(Beginning of Material for the task)

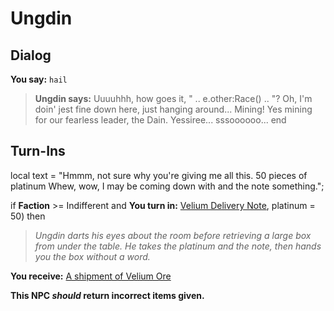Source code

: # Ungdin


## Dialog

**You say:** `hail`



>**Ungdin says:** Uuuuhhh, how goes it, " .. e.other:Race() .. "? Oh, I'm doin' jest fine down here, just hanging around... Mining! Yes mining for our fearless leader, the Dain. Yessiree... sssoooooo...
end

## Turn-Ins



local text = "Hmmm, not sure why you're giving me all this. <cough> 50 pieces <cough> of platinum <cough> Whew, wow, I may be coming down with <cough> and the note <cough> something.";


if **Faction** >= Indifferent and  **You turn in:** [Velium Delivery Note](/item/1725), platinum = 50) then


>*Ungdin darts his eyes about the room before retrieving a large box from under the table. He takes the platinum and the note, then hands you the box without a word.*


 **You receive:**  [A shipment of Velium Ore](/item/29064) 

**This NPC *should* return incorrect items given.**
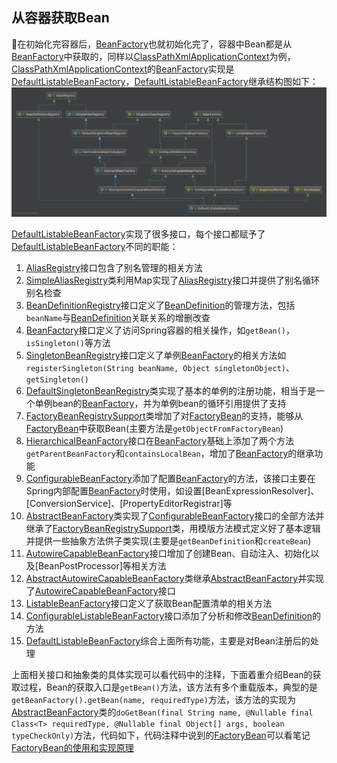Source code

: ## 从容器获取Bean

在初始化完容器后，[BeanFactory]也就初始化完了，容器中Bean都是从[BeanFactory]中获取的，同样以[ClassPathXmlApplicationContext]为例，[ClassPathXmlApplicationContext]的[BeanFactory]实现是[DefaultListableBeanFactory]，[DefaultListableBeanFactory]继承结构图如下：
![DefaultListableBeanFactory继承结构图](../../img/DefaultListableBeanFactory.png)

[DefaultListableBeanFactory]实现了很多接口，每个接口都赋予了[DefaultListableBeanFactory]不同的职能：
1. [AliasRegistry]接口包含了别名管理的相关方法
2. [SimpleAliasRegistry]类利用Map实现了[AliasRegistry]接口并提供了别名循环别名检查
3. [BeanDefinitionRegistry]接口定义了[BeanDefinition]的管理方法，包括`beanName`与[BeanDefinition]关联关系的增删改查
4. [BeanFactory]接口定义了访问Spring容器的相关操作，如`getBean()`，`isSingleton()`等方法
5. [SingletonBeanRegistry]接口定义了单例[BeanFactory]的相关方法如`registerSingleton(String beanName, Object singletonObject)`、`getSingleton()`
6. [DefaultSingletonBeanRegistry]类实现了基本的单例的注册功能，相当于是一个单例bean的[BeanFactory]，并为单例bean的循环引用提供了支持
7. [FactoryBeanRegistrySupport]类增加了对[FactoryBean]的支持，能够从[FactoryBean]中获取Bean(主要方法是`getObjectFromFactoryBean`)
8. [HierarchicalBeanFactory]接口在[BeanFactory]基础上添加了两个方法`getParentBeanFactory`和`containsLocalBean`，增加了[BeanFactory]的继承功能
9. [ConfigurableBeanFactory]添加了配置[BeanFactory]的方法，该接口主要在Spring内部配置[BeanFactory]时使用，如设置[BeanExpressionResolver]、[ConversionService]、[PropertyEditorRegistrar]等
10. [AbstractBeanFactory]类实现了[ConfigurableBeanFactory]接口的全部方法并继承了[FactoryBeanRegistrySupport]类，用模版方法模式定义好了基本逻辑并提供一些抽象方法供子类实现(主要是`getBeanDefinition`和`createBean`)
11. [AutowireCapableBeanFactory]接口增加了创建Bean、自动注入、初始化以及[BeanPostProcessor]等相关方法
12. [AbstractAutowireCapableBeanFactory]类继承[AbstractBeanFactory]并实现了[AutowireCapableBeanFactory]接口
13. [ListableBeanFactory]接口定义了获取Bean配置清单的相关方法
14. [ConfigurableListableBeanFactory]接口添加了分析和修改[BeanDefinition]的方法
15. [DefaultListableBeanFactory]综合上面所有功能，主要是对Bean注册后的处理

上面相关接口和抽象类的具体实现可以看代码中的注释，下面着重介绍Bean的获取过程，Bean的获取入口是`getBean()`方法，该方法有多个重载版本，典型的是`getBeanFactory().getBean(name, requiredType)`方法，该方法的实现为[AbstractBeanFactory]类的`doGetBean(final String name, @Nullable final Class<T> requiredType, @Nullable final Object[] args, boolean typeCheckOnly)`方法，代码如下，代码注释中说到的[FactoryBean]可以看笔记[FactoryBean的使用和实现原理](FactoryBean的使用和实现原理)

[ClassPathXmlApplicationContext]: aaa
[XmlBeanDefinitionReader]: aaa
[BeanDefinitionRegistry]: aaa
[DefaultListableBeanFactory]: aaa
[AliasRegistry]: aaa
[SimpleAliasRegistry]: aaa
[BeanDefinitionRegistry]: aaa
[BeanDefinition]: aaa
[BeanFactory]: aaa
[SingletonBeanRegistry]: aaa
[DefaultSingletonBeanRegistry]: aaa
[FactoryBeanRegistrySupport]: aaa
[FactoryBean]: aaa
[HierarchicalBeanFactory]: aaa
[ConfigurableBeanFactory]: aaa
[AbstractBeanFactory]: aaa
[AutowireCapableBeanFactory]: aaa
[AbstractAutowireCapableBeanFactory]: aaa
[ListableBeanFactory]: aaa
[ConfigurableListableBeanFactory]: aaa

(End of Material for the task)

• What is needed: Copy the source text of both entries above line for line, leaving the pictures out.

• Result for this task:
Source code

: # Ungdin


## Dialog

**You say:** `hail`



>**Ungdin says:** Uuuuhhh, how goes it, " .. e.other:Race() .. "? Oh, I'm doin' jest fine down here, just hanging around... Mining! Yes mining for our fearless leader, the Dain. Yessiree... sssoooooo...
end

## Turn-Ins



local text = "Hmmm, not sure why you're giving me all this. <cough> 50 pieces <cough> of platinum <cough> Whew, wow, I may be coming down with <cough> and the note <cough> something.";


if **Faction** >= Indifferent and  **You turn in:** [Velium Delivery Note](/item/1725), platinum = 50) then


>*Ungdin darts his eyes about the room before retrieving a large box from under the table. He takes the platinum and the note, then hands you the box without a word.*


 **You receive:**  [A shipment of Velium Ore](/item/29064) 

**This NPC *should* return incorrect items given.**
Source code

: ## 从容器获取Bean

在初始化完容器后，[BeanFactory]也就初始化完了，容器中Bean都是从[BeanFactory]中获取的，同样以[ClassPathXmlApplicationContext]为例，[ClassPathXmlApplicationContext]的[BeanFactory]实现是[DefaultListableBeanFactory]，[DefaultListableBeanFactory]继承结构图如下：
![DefaultListableBeanFactory继承结构图](../../img/DefaultListableBeanFactory.png)

[DefaultListableBeanFactory]实现了很多接口，每个接口都赋予了[DefaultListableBeanFactory]不同的职能：
1. [AliasRegistry]接口包含了别名管理的相关方法
2. [SimpleAliasRegistry]类利用Map实现了[AliasRegistry]接口并提供了别名循环别名检查
3. [BeanDefinitionRegistry]接口定义了[BeanDefinition]的管理方法，包括`beanName`与[BeanDefinition]关联关系的增删改查
4. [BeanFactory]接口定义了访问Spring容器的相关操作，如`getBean()`，`isSingleton()`等方法
5. [SingletonBeanRegistry]接口定义了单例[BeanFactory]的相关方法如`registerSingleton(String beanName, Object singletonObject)`、`getSingleton()`
6. [DefaultSingletonBeanRegistry]类实现了基本的单例的注册功能，相当于是一个单例bean的[BeanFactory]，并为单例bean的循环引用提供了支持
7. [FactoryBeanRegistrySupport]类增加了对[FactoryBean]的支持，能够从[FactoryBean]中获取Bean(主要方法是`getObjectFromFactoryBean`)
8. [HierarchicalBeanFactory]接口在[BeanFactory]基础上添加了两个方法`getParentBeanFactory`和`containsLocalBean`，增加了[BeanFactory]的继承功能
9. [ConfigurableBeanFactory]添加了配置[BeanFactory]的方法，该接口主要在Spring内部配置[BeanFactory]时使用，如设置[BeanExpressionResolver]、[ConversionService]、[PropertyEditorRegistrar]等
10. [AbstractBeanFactory]类实现了[ConfigurableBeanFactory]接口的全部方法并继承了[FactoryBeanRegistrySupport]类，用模版方法模式定义好了基本逻辑并提供一些抽象方法供子类实现(主要是`getBeanDefinition`和`createBean`)
11. [AutowireCapableBeanFactory]接口增加了创建Bean、自动注入、初始化以及[BeanPostProcessor]等相关方法
12. [AbstractAutowireCapableBeanFactory]类继承[AbstractBeanFactory]并实现了[AutowireCapableBeanFactory]接口
13. [ListableBeanFactory]接口定义了获取Bean配置清单的相关方法
14. [ConfigurableListableBeanFactory]接口添加了分析和修改[BeanDefinition]的方法
15. [DefaultListableBeanFactory]综合上面所有功能，主要是对Bean注册后的处理

上面相关接口和抽象类的具体实现可以看代码中的注释，下面着重介绍Bean的获取过程，Bean的获取入口是`getBean()`方法，该方法有多个重载版本，典型的是`getBeanFactory().getBean(name, requiredType)`方法，该方法的实现为[AbstractBeanFactory]类的`doGetBean(final String name, @Nullable final Class<T> requiredType, @Nullable final Object[] args, boolean typeCheckOnly)`方法，代码如下，代码注释中说到的[FactoryBean]可以看笔记[FactoryBean的使用和实现原理](FactoryBean的使用和实现原理)

[ClassPathXmlApplicationContext]: aaa
[XmlBeanDefinitionReader]: aaa
[BeanDefinitionRegistry]: aaa
[DefaultListableBeanFactory]: aaa
[AliasRegistry]: aaa
[SimpleAliasRegistry]: aaa
[BeanDefinitionRegistry]: aaa
[BeanDefinition]: aaa
[BeanFactory]: aaa
[SingletonBeanRegistry]: aaa
[DefaultSingletonBeanRegistry]: aaa
[FactoryBeanRegistrySupport]: aaa
[FactoryBean]: aaa
[HierarchicalBeanFactory]: aaa
[ConfigurableBeanFactory]: aaa
[AbstractBeanFactory]: aaa
[AutowireCapableBeanFactory]: aaa
[AbstractAutowireCapableBeanFactory]: aaa
[ListableBeanFactory]: aaa
[ConfigurableListableBeanFactory]: aaa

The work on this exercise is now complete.